ACTION ITEM :: Give again the line that contains "muy importante,el tema", plus every line after it to the end of the records, unchanged.

EXTRACTED INFORMATION ::
↓

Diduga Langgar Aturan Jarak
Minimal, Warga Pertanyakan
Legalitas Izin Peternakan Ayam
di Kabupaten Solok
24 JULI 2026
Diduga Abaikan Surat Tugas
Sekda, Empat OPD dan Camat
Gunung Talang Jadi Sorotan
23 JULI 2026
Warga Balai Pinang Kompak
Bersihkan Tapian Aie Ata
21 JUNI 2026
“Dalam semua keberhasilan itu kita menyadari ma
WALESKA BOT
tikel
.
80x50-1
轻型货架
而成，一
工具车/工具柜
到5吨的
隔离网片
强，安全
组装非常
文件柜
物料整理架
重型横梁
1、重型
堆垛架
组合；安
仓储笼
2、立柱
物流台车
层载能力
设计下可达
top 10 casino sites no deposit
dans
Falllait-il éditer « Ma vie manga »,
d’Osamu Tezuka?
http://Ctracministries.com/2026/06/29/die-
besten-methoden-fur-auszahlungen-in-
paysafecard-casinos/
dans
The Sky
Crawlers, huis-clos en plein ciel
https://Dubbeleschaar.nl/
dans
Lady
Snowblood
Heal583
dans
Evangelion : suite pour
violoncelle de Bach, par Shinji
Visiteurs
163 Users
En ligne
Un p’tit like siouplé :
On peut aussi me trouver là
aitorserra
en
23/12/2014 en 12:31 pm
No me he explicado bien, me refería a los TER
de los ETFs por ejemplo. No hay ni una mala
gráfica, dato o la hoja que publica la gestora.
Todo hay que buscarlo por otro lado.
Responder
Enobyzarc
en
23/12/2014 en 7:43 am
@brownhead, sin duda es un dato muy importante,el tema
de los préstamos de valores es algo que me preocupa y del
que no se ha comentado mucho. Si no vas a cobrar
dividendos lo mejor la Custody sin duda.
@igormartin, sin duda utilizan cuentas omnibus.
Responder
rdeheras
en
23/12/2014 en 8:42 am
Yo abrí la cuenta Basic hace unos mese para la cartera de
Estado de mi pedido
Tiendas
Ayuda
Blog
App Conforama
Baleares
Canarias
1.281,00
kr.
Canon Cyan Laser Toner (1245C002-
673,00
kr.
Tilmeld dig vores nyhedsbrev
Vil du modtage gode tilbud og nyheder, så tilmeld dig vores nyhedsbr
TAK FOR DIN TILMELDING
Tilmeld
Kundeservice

↑

SOLUTION BELOW ::
@brownhead, sin duda es un dato muy importante,el tema
de los préstamos de valores es algo que me preocupa y del
que no se ha comentado mucho. Si no vas a cobrar
dividendos lo mejor la Custody sin duda.
@igormartin, sin duda utilizan cuentas omnibus.
Responder
rdeheras
en
23/12/2014 en 8:42 am
Yo abrí la cuenta Basic hace unos mese para la cartera de
Estado de mi pedido
Tiendas
Ayuda
Blog
App Conforama
Baleares
Canarias
1.281,00
kr.
Canon Cyan Laser Toner (1245C002-
673,00
kr.
Tilmeld dig vores nyhedsbrev
Vil du modtage gode tilbud og nyheder, så tilmeld dig vores nyhedsbr
TAK FOR DIN TILMELDING
Tilmeld
Kundeservice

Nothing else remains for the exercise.